We have about two months left before moving in. I’m still positive that we’ll not have to move in to construction site, but I am also mentally preparing that not all will be ready. At the moment all the final purchasing is ongoing. So I’m very busy choosing and deciding missing floor materials, kitchen cabinets, equipments and bathroom furniture. Our constructor is also asking final decisions about the structural changes, electricity, lighting, plumping, windows, heating, alarm etc. So at the moment, I’m hardly able to choose what to wear, as all of my brain capacity is fully used by our house project.

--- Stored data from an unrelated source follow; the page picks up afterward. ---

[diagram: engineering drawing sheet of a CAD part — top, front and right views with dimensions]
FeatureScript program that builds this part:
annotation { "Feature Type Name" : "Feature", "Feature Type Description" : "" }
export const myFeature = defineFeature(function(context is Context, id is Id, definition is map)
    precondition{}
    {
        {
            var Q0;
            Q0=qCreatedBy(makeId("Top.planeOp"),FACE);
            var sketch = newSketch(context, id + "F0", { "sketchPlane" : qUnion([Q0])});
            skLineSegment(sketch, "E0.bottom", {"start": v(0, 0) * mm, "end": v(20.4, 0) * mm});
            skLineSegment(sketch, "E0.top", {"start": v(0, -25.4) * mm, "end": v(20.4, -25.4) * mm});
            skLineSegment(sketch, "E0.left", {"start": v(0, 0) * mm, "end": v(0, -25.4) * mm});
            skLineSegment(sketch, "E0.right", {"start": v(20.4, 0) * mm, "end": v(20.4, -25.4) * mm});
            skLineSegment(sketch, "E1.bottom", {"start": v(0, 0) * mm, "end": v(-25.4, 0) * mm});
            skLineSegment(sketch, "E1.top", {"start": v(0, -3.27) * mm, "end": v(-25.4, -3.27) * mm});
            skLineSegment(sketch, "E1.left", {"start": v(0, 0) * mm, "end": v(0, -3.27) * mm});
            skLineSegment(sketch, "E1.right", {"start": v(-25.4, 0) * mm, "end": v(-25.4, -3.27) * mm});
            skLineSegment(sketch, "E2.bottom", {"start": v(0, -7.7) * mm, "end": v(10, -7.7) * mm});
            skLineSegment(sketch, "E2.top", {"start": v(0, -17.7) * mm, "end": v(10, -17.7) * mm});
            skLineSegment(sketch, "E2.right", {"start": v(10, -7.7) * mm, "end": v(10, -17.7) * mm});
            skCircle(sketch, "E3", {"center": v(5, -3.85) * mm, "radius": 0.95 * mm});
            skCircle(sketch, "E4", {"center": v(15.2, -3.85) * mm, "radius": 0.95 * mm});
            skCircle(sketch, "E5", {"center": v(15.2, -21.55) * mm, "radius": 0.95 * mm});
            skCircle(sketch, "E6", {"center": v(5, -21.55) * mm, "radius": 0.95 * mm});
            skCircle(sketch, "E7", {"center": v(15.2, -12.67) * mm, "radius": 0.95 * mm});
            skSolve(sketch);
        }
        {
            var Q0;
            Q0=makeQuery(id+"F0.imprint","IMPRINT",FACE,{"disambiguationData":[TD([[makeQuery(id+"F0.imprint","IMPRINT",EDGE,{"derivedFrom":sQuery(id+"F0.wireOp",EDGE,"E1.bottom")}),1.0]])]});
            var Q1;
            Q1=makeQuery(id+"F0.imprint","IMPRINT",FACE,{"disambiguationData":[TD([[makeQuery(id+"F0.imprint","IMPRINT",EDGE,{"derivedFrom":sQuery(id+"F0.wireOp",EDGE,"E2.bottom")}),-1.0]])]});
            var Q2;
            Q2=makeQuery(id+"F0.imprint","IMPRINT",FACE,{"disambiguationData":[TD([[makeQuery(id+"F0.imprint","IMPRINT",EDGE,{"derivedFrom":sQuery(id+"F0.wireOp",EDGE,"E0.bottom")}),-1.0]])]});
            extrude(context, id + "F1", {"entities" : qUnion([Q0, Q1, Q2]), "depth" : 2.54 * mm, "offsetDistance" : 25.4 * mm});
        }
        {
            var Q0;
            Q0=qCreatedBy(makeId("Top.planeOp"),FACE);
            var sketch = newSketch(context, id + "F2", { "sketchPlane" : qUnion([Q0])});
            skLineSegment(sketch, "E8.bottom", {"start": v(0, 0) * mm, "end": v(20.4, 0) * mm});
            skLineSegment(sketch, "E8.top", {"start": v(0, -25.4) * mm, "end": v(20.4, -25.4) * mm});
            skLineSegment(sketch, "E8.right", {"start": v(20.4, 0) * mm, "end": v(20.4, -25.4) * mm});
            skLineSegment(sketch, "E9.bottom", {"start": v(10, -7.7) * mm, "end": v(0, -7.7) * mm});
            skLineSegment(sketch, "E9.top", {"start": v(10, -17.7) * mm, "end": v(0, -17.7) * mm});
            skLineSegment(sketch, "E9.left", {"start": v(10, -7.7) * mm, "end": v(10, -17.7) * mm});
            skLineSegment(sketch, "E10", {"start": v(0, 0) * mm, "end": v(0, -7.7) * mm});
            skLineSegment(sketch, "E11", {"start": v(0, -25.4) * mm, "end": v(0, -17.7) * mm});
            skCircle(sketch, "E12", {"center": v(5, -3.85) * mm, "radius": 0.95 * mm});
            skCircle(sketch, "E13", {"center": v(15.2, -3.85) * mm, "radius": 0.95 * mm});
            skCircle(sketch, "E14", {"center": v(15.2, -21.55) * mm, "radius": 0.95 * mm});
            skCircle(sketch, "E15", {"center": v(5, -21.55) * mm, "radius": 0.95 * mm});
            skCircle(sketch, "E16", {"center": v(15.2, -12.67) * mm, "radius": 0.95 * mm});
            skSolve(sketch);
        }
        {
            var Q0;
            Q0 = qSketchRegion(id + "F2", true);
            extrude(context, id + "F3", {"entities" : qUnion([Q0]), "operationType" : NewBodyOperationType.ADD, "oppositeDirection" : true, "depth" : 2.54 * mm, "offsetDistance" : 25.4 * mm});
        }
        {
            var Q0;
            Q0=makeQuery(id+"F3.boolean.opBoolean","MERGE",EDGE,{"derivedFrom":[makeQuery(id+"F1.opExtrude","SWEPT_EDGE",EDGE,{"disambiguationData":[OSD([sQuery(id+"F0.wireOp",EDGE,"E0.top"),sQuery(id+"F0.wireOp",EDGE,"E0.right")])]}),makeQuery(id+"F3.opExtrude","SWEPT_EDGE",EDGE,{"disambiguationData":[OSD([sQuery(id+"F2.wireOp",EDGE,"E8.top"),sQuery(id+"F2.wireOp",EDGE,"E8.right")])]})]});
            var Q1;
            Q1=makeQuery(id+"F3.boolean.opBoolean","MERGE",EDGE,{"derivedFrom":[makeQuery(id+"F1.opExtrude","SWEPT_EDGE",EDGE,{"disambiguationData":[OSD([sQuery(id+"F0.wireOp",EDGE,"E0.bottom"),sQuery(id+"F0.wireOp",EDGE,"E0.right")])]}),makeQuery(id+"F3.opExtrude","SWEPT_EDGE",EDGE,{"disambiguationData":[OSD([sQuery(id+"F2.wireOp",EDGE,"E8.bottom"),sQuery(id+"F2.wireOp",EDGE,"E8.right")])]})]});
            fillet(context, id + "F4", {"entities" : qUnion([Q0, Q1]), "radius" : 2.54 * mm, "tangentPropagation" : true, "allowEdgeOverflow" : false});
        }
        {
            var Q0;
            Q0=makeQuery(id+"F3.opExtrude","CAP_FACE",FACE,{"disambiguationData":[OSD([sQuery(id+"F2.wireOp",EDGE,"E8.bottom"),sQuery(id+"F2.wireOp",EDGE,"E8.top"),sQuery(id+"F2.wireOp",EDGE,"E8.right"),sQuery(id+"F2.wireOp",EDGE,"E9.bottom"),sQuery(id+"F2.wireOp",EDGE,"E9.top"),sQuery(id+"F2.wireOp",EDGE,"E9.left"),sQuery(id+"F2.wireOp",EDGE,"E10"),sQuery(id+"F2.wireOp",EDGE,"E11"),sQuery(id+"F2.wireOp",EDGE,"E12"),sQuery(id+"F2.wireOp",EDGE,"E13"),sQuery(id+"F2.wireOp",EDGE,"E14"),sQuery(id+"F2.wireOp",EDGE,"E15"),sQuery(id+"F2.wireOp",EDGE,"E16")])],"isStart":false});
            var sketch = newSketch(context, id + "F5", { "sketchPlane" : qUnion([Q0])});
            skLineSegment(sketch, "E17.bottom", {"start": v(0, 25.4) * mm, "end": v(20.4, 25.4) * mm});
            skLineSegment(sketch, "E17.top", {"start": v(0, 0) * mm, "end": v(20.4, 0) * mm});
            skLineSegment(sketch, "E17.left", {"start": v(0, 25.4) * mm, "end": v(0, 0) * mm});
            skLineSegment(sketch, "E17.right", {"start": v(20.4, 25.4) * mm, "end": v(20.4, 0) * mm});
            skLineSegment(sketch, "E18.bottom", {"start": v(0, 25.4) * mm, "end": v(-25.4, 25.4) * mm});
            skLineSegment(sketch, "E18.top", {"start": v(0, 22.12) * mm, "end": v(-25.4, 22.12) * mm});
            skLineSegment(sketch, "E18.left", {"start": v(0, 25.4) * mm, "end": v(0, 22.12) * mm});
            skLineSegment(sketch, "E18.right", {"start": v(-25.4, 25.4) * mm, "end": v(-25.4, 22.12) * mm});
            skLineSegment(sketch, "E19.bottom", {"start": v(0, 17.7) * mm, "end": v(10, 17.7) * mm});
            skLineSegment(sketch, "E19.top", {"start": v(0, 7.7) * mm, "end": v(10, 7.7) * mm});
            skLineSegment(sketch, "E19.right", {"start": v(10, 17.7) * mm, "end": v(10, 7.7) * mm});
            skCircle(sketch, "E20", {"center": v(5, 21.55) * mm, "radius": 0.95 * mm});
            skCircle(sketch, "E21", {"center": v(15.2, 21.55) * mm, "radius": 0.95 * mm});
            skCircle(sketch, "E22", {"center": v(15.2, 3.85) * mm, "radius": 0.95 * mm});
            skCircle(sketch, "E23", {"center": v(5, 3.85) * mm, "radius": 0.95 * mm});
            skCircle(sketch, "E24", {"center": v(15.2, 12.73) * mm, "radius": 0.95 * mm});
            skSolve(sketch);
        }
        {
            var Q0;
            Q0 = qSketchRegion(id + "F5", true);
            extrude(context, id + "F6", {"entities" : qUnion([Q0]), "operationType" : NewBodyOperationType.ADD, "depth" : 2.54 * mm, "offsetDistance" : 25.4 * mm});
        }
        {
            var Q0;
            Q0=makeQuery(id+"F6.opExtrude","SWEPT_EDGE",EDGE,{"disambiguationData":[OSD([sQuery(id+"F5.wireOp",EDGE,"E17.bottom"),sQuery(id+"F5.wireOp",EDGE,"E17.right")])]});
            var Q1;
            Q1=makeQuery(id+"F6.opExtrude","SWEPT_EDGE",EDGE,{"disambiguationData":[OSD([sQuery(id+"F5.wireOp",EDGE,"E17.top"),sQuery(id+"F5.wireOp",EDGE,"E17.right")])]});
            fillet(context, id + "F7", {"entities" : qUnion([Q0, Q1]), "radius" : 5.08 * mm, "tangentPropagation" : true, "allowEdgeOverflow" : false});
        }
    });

When we started this project all the offers were given without VAT, or in spanish IVA. This didn’t make any sense as we are not a business and the prices should always include IVA – which was not the case. The standard IVA is 21 %, which is a big amount when you have to pay it on top of the given offer. For us it was unfair and contrary to other EU countries where consumer prices always need to include VAT – but the local ways of doing business are different obviously, also because sometimes the contractor is also unsure what the correct VAT is. So hoping to save some euros, my husband started to look into this matter. Neither our architect office or contractor were able to help with IVA issues. According to them , the IVA of new buildings was 10 % and for renovation 21 %. What we fortunately found out by seeking tax advice and some online reading was that the IVA law changed in 2012 and subject to some conditions, the tax should be the reduced rate of 10 % for work costs and most building materials too. This reduced tax applies to works and materials performed by a contractor as part of a renovation, not of course to materials you would buy in shop or if you would do these works yourselves. This would prove to be a big saving of course! In reality it meant insisting all of our partners check the tax law, which was changed in 2012 and finally got all to confirm the right VAT for the various works and materials correctly.
Always question the facts and double check everything. In Spain the information is sometimes difficult to find, so no wonder if some law changes happen without people even realising.